**TASK DETAILS:**
Line by line, set down the records below from the first line through the line containing "assign f7 = d2;". Omit the pictures.
◇ ◇ ◇ ◇
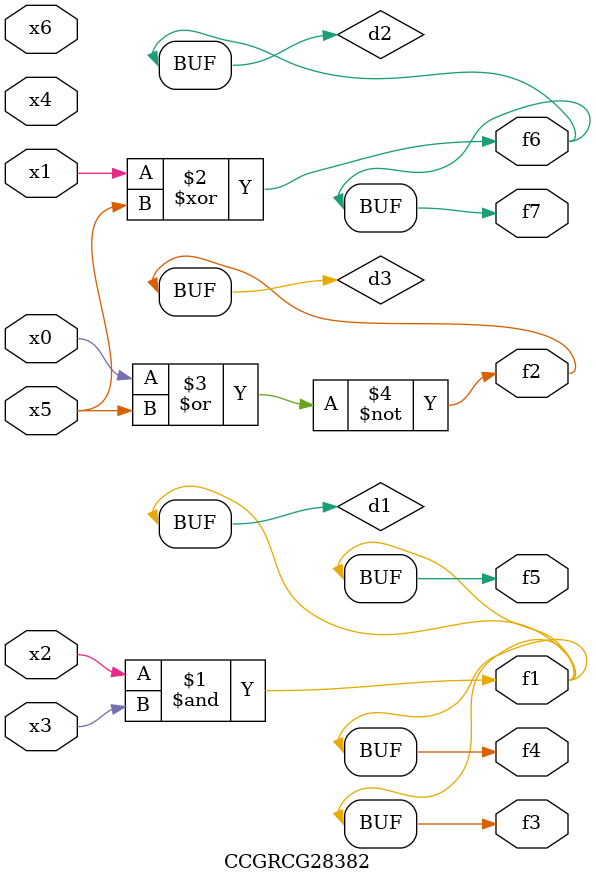
<source format=v>
module CCGRCG28382(
	input x0, x1, x2, x3, x4, x5, x6,
	output f1, f2, f3, f4, f5, f6, f7
);

	wire d1, d2, d3;

	and (d1, x2, x3);
	xor (d2, x1, x5);
	nor (d3, x0, x5);
	assign f1 = d1;
	assign f2 = d3;
	assign f3 = d1;
	assign f4 = d1;
	assign f5 = d1;
	assign f6 = d2;
	assign f7 = d2;
endmodule

</source>
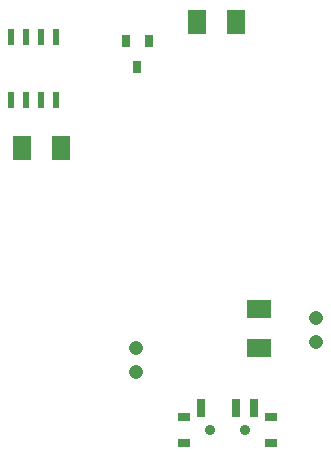
<source format=gts>
G04 ( created by brdgerber.py ( brdgerber.py v0.1 2014-03-12 ) ) date 2021-02-01 19:08:36 EST*
G04 Gerber Fmt 3.4, Leading zero omitted, Abs format*
%MOIN*%
%FSLAX34Y34*%
G01*
G70*
G90*
G04 APERTURE LIST*
%ADD12R,0.3000X0.3000*%
%ADD14R,0.0800X0.0600*%
%ADD18C,0.0471*%
%ADD17R,0.0275X0.0590*%
%ADD13R,0.0600X0.0800*%
%ADD11R,0.2000X0.2000*%
%ADD15C,0.0354*%
%ADD16R,0.0393X0.0314*%
%ADD10R,0.0236X0.0551*%
%ADD19R,0.0315X0.0394*%
G04 APERTURE END LIST*
G54D12*
D10*
X-38200Y-11300D03*
D10*
X-38200Y-13400D03*
D10*
X-37700Y-11300D03*
D10*
X-37200Y-11300D03*
D10*
X-36700Y-11300D03*
D10*
X-37700Y-13400D03*
D10*
X-37200Y-13400D03*
D10*
X-36700Y-13400D03*
D13*
X-30700Y-10800D03*
D13*
X-32000Y-10800D03*
D14*
X-29950Y-20350D03*
D14*
X-29950Y-21650D03*
D15*
X-31590Y-24400D03*
D15*
X-30410Y-24400D03*
D16*
X-32456Y-24833D03*
D16*
X-32456Y-23967D03*
D16*
X-29544Y-23967D03*
D16*
X-29544Y-24833D03*
D17*
X-31885Y-23662D03*
D17*
X-30705Y-23662D03*
D17*
X-30115Y-23662D03*
D18*
G01X-34050Y-21657D02*
G01X-34050Y-21657D01*
D18*
G01X-34050Y-22443D02*
G01X-34050Y-22443D01*
D18*
G01X-28050Y-21443D02*
G01X-28050Y-21443D01*
D18*
G01X-28050Y-20657D02*
G01X-28050Y-20657D01*
D13*
X-37850Y-15000D03*
D13*
X-36550Y-15000D03*
D19*
X-34000Y-12283D03*
D19*
X-34375Y-11417D03*
D19*
X-33625Y-11417D03*
M02*

</source>
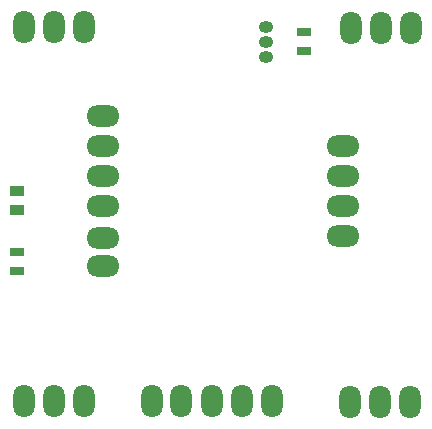
<source format=gts>
G04*
G04 #@! TF.GenerationSoftware,Altium Limited,Altium Designer,22.7.1 (60)*
G04*
G04 Layer_Color=8388736*
%FSLAX44Y44*%
%MOMM*%
G71*
G04*
G04 #@! TF.SameCoordinates,7FD8A325-ED4A-4E6D-A823-A032D3294E47*
G04*
G04*
G04 #@! TF.FilePolarity,Negative*
G04*
G01*
G75*
%ADD15R,1.1532X0.8032*%
%ADD16R,1.1532X0.9032*%
%ADD17O,1.8032X2.8032*%
%ADD18O,2.8032X1.8032*%
%ADD19O,1.2032X1.0032*%
D15*
X16000Y148000D02*
D03*
Y132000D02*
D03*
X258750Y318200D02*
D03*
Y334200D02*
D03*
D16*
X16000Y184000D02*
D03*
Y200000D02*
D03*
D17*
X231600Y22000D02*
D03*
X180800D02*
D03*
X155000D02*
D03*
X130000D02*
D03*
X206200D02*
D03*
X298600Y338000D02*
D03*
X324000D02*
D03*
X349400D02*
D03*
X22150Y339000D02*
D03*
X47550D02*
D03*
X72950D02*
D03*
X72790Y22000D02*
D03*
X47390D02*
D03*
X21990D02*
D03*
X348400Y21000D02*
D03*
X323000D02*
D03*
X297600D02*
D03*
D18*
X292200Y161600D02*
D03*
Y187000D02*
D03*
Y212400D02*
D03*
Y237800D02*
D03*
X89000Y136200D02*
D03*
Y160200D02*
D03*
Y187000D02*
D03*
Y263200D02*
D03*
Y238200D02*
D03*
Y212400D02*
D03*
D19*
X227000Y338900D02*
D03*
Y326200D02*
D03*
Y313500D02*
D03*
M02*

</source>
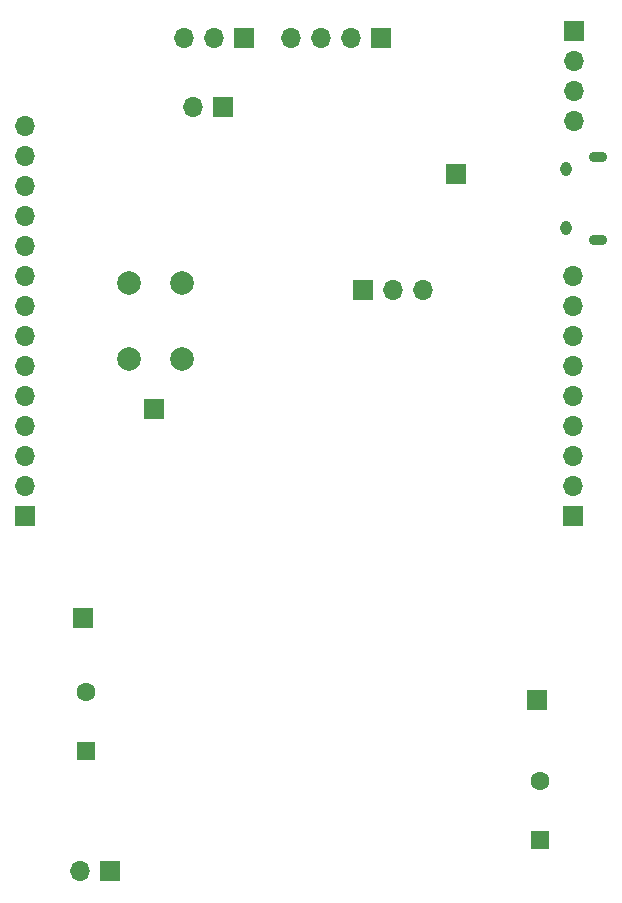
<source format=gbr>
%TF.GenerationSoftware,KiCad,Pcbnew,8.0.6*%
%TF.CreationDate,2024-11-10T12:55:49-08:00*%
%TF.ProjectId,stm32-can-do,73746d33-322d-4636-916e-2d646f2e6b69,v0.1*%
%TF.SameCoordinates,Original*%
%TF.FileFunction,Soldermask,Bot*%
%TF.FilePolarity,Negative*%
%FSLAX46Y46*%
G04 Gerber Fmt 4.6, Leading zero omitted, Abs format (unit mm)*
G04 Created by KiCad (PCBNEW 8.0.6) date 2024-11-10 12:55:49*
%MOMM*%
%LPD*%
G01*
G04 APERTURE LIST*
%ADD10R,1.700000X1.700000*%
%ADD11O,1.700000X1.700000*%
%ADD12R,1.600000X1.600000*%
%ADD13C,1.600000*%
%ADD14O,1.550000X0.890000*%
%ADD15O,0.950000X1.250000*%
%ADD16C,2.000000*%
G04 APERTURE END LIST*
D10*
%TO.C,JP2*%
X137525000Y-55600000D03*
D11*
X134985000Y-55600000D03*
%TD*%
D10*
%TO.C,J2*%
X127967500Y-120302000D03*
D11*
X125427500Y-120302000D03*
%TD*%
D10*
%TO.C,JP1*%
X149410000Y-71075000D03*
D11*
X151950000Y-71075000D03*
X154490000Y-71075000D03*
%TD*%
D10*
%TO.C,TP3*%
X157300000Y-61250000D03*
%TD*%
%TO.C,J5*%
X139350000Y-49700000D03*
D11*
X136810000Y-49700000D03*
X134270000Y-49700000D03*
%TD*%
D12*
%TO.C,C17*%
X164417500Y-117654651D03*
D13*
X164417500Y-112654651D03*
%TD*%
D10*
%TO.C,J7*%
X167150000Y-90200000D03*
D11*
X167150000Y-87660000D03*
X167150000Y-85120000D03*
X167150000Y-82580000D03*
X167150000Y-80040000D03*
X167150000Y-77500000D03*
X167150000Y-74960000D03*
X167150000Y-72420000D03*
X167150000Y-69880000D03*
%TD*%
D12*
%TO.C,C16*%
X125967500Y-110104651D03*
D13*
X125967500Y-105104651D03*
%TD*%
D10*
%TO.C,J3*%
X150945000Y-49700000D03*
D11*
X148405000Y-49700000D03*
X145865000Y-49700000D03*
X143325000Y-49700000D03*
%TD*%
D10*
%TO.C,TP1*%
X125667500Y-98802000D03*
%TD*%
%TO.C,J6*%
X120775000Y-90205000D03*
D11*
X120775000Y-87665000D03*
X120775000Y-85125000D03*
X120775000Y-82585000D03*
X120775000Y-80045000D03*
X120775000Y-77505000D03*
X120775000Y-74965000D03*
X120775000Y-72425000D03*
X120775000Y-69885000D03*
X120775000Y-67345000D03*
X120775000Y-64805000D03*
X120775000Y-62265000D03*
X120775000Y-59725000D03*
X120775000Y-57185000D03*
%TD*%
D14*
%TO.C,J4*%
X169300000Y-66805000D03*
D15*
X166600000Y-65805000D03*
X166600000Y-60805000D03*
D14*
X169300000Y-59805000D03*
%TD*%
D16*
%TO.C,SW1*%
X129600000Y-76950000D03*
X129600000Y-70450000D03*
X134100000Y-76950000D03*
X134100000Y-70450000D03*
%TD*%
D10*
%TO.C,TP4*%
X131700000Y-81150000D03*
%TD*%
%TO.C,TP2*%
X164167500Y-105777000D03*
%TD*%
%TO.C,J1*%
X167250000Y-49185000D03*
D11*
X167250000Y-51725000D03*
X167250000Y-54264999D03*
X167250000Y-56805000D03*
%TD*%
M02*

</source>
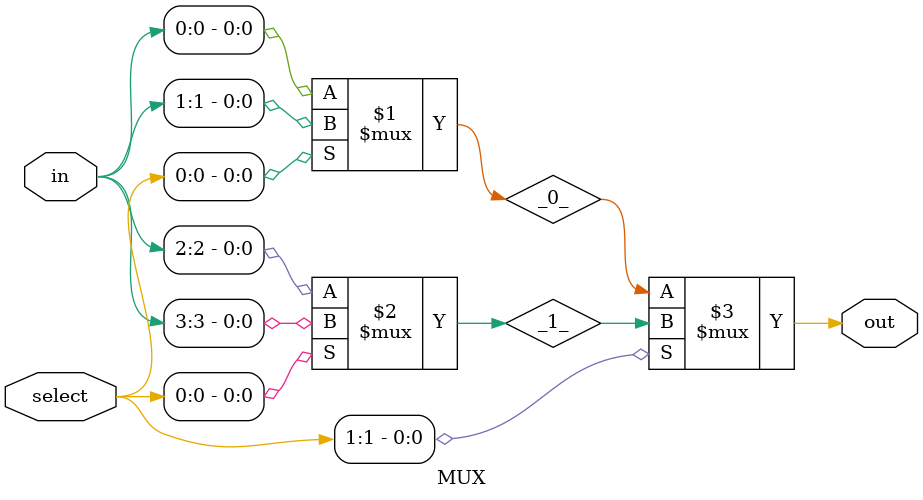
<source format=sv>
/* Generated by Yosys 0.38+113 (git sha1 91fbd5898, clang++ 14.0.0-1ubuntu1.1 -fPIC -Os) */

(* top =  1  *)
(* src = "mux.sv:1.1-5.10" *)
module MUX(in, select, out);
  wire _0_;
  wire _1_;
  (* src = "mux.sv:1.29-1.31" *)
  input [3:0] in;
  wire [3:0] in;
  (* src = "mux.sv:1.71-1.74" *)
  output out;
  wire out;
  (* src = "mux.sv:1.50-1.56" *)
  input [1:0] select;
  wire [1:0] select;
  assign _0_ = select[0] ? in[1] : in[0];
  assign _1_ = select[0] ? in[3] : in[2];
  assign out = select[1] ? _1_ : _0_;
endmodule

</source>
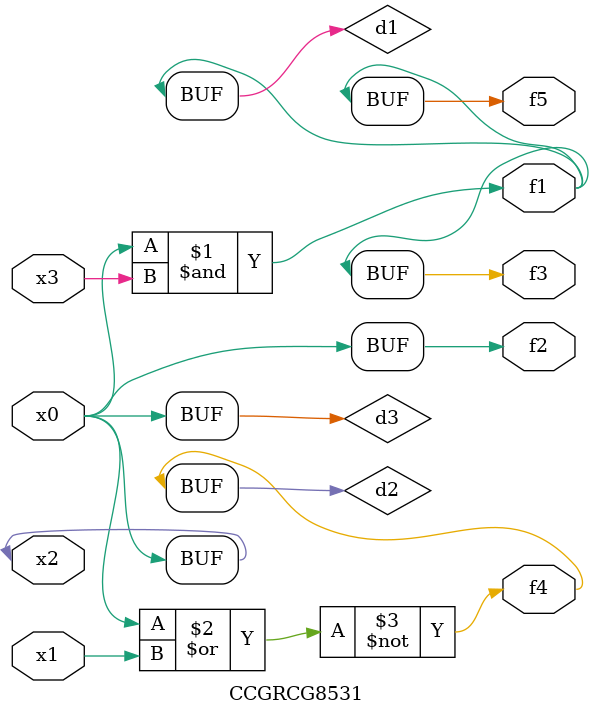
<source format=v>
module CCGRCG8531(
	input x0, x1, x2, x3,
	output f1, f2, f3, f4, f5
);

	wire d1, d2, d3;

	and (d1, x2, x3);
	nor (d2, x0, x1);
	buf (d3, x0, x2);
	assign f1 = d1;
	assign f2 = d3;
	assign f3 = d1;
	assign f4 = d2;
	assign f5 = d1;
endmodule

</source>
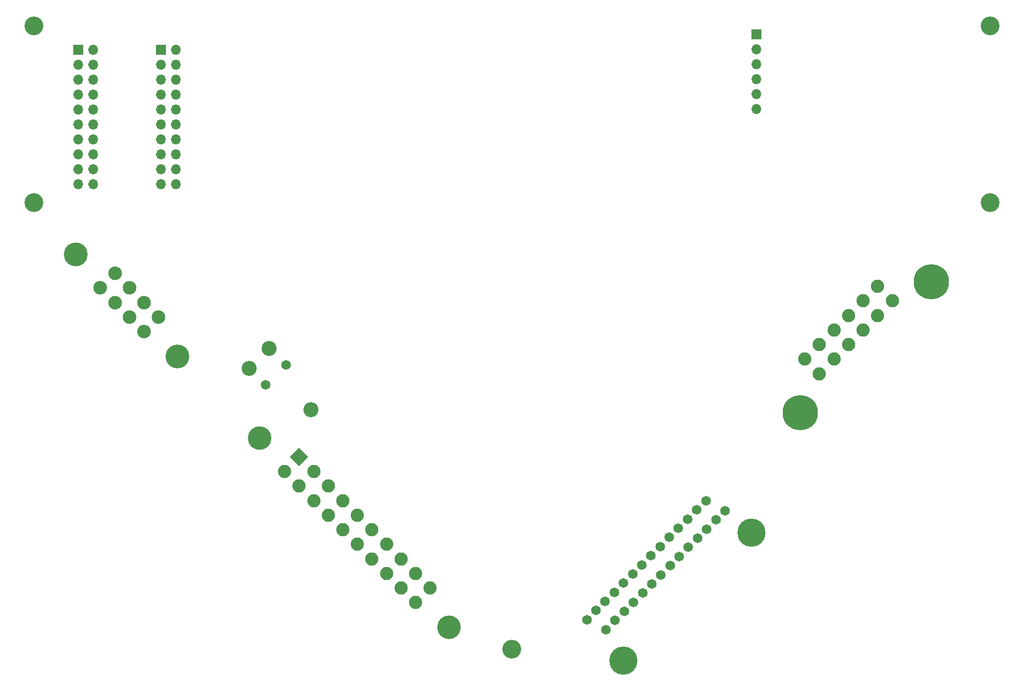
<source format=gbr>
%TF.GenerationSoftware,KiCad,Pcbnew,8.0.3*%
%TF.CreationDate,2025-01-15T13:42:05-05:00*%
%TF.ProjectId,EIM,45494d2e-6b69-4636-9164-5f7063625858,rev?*%
%TF.SameCoordinates,Original*%
%TF.FileFunction,Soldermask,Bot*%
%TF.FilePolarity,Negative*%
%FSLAX46Y46*%
G04 Gerber Fmt 4.6, Leading zero omitted, Abs format (unit mm)*
G04 Created by KiCad (PCBNEW 8.0.3) date 2025-01-15 13:42:05*
%MOMM*%
%LPD*%
G01*
G04 APERTURE LIST*
G04 Aperture macros list*
%AMRotRect*
0 Rectangle, with rotation*
0 The origin of the aperture is its center*
0 $1 length*
0 $2 width*
0 $3 Rotation angle, in degrees counterclockwise*
0 Add horizontal line*
21,1,$1,$2,0,0,$3*%
G04 Aperture macros list end*
%ADD10R,1.700000X1.700000*%
%ADD11O,1.700000X1.700000*%
%ADD12C,2.550000*%
%ADD13C,1.650000*%
%ADD14C,3.200000*%
%ADD15C,4.000000*%
%ADD16RotRect,2.250000X2.250000X315.000000*%
%ADD17C,2.250000*%
%ADD18C,4.050000*%
%ADD19C,2.310000*%
%ADD20C,4.800000*%
%ADD21C,6.000000*%
G04 APERTURE END LIST*
D10*
%TO.C,J5*%
X39660000Y-72820000D03*
D11*
X42200000Y-72820000D03*
X39660000Y-75360000D03*
X42200000Y-75360000D03*
X39660000Y-77900000D03*
X42200000Y-77900000D03*
X39660000Y-80440000D03*
X42200000Y-80440000D03*
X39660000Y-82980000D03*
X42200000Y-82980000D03*
X39660000Y-85520000D03*
X42200000Y-85520000D03*
X39660000Y-88060000D03*
X42200000Y-88060000D03*
X39660000Y-90600000D03*
X42200000Y-90600000D03*
X39660000Y-93140000D03*
X42200000Y-93140000D03*
X39660000Y-95680000D03*
X42200000Y-95680000D03*
%TD*%
D12*
%TO.C,K1*%
X79130249Y-134030249D03*
D13*
X74887608Y-126393496D03*
D12*
X72059181Y-123565069D03*
X68665069Y-126959181D03*
D13*
X71493496Y-129787608D03*
%TD*%
D14*
%TO.C,REF\u002A\u002A*%
X194571930Y-68750000D03*
%TD*%
%TO.C,REF\u002A\u002A*%
X113321930Y-174750000D03*
%TD*%
%TO.C,REF\u002A\u002A*%
X32071930Y-98750000D03*
%TD*%
%TO.C,REF\u002A\u002A*%
X194571930Y-98750000D03*
%TD*%
D10*
%TO.C,J6*%
X53660000Y-72760000D03*
D11*
X56200000Y-72760000D03*
X53660000Y-75300000D03*
X56200000Y-75300000D03*
X53660000Y-77840000D03*
X56200000Y-77840000D03*
X53660000Y-80380000D03*
X56200000Y-80380000D03*
X53660000Y-82920000D03*
X56200000Y-82920000D03*
X53660000Y-85460000D03*
X56200000Y-85460000D03*
X53660000Y-88000000D03*
X56200000Y-88000000D03*
X53660000Y-90540000D03*
X56200000Y-90540000D03*
X53660000Y-93080000D03*
X56200000Y-93080000D03*
X53660000Y-95620000D03*
X56200000Y-95620000D03*
%TD*%
D10*
%TO.C,J8*%
X154850000Y-70135000D03*
D11*
X154850000Y-72675000D03*
X154850000Y-75215000D03*
X154850000Y-77755000D03*
X154850000Y-80295000D03*
X154850000Y-82835000D03*
%TD*%
D15*
%TO.C,J4*%
X70463033Y-138835539D03*
X102636391Y-171008898D03*
D16*
X77152263Y-142045804D03*
D17*
X79627137Y-144520678D03*
X82102010Y-146995551D03*
X84576884Y-149470425D03*
X87051758Y-151945299D03*
X89526632Y-154420173D03*
X92001505Y-156895046D03*
X94476379Y-159369920D03*
X96951253Y-161844794D03*
X99426127Y-164319668D03*
X74677389Y-144520678D03*
X77152263Y-146995551D03*
X79627137Y-149470425D03*
X82102010Y-151945299D03*
X84576884Y-154420173D03*
X87051758Y-156895046D03*
X89526632Y-159369920D03*
X92001505Y-161844794D03*
X94476379Y-164319668D03*
X96951253Y-166794541D03*
%TD*%
D18*
%TO.C,J3*%
X39173737Y-107615167D03*
X56497853Y-124939283D03*
D19*
X45862967Y-110825432D03*
X48337841Y-113300306D03*
X50812714Y-115775179D03*
X53287588Y-118250053D03*
X43388093Y-113300306D03*
X45862967Y-115775179D03*
X48337841Y-118250053D03*
X50812714Y-120724927D03*
%TD*%
D13*
%TO.C,J1*%
X146261359Y-149493993D03*
X144705724Y-151049628D03*
X143150089Y-152605263D03*
X141594454Y-154160898D03*
X140038819Y-155716533D03*
X138483184Y-157272168D03*
X136927549Y-158827803D03*
X135371915Y-160383437D03*
X133816280Y-161939072D03*
X132260645Y-163494707D03*
X130705010Y-165050342D03*
X129149375Y-166605977D03*
X127593740Y-168161612D03*
X126038105Y-169717247D03*
X149514050Y-151191049D03*
X147958415Y-152746684D03*
X146402780Y-154302319D03*
X144847145Y-155857954D03*
X143291511Y-157413589D03*
X141735876Y-158969224D03*
X140180241Y-160524859D03*
X138624606Y-162080494D03*
X137068971Y-163636129D03*
X135513336Y-165191764D03*
X133957701Y-166747398D03*
X132402066Y-168303033D03*
X130846431Y-169858668D03*
X129290796Y-171414303D03*
D20*
X132260645Y-176646893D03*
X153968823Y-154938715D03*
%TD*%
D14*
%TO.C,REF\u002A\u002A*%
X32071930Y-68750000D03*
%TD*%
D17*
%TO.C,J2*%
X163075884Y-125402186D03*
X165550758Y-122927312D03*
X168025631Y-120452438D03*
X170500505Y-117977565D03*
X172975379Y-115502691D03*
X175450253Y-113027817D03*
X165550758Y-127877060D03*
X168025631Y-125402186D03*
X170500505Y-122927312D03*
X172975379Y-120452438D03*
X175450253Y-117977565D03*
X177925126Y-115502691D03*
D21*
X184571930Y-112250000D03*
X162298066Y-134523863D03*
%TD*%
M02*

</source>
◇ ◇ ◇ ◇
**RESPONSE:**
<source format=v>
module CCGRCG28382(
	input x0, x1, x2, x3, x4, x5, x6,
	output f1, f2, f3, f4, f5, f6, f7
);

	wire d1, d2, d3;

	and (d1, x2, x3);
	xor (d2, x1, x5);
	nor (d3, x0, x5);
	assign f1 = d1;
	assign f2 = d3;
	assign f3 = d1;
	assign f4 = d1;
	assign f5 = d1;
	assign f6 = d2;
	assign f7 = d2;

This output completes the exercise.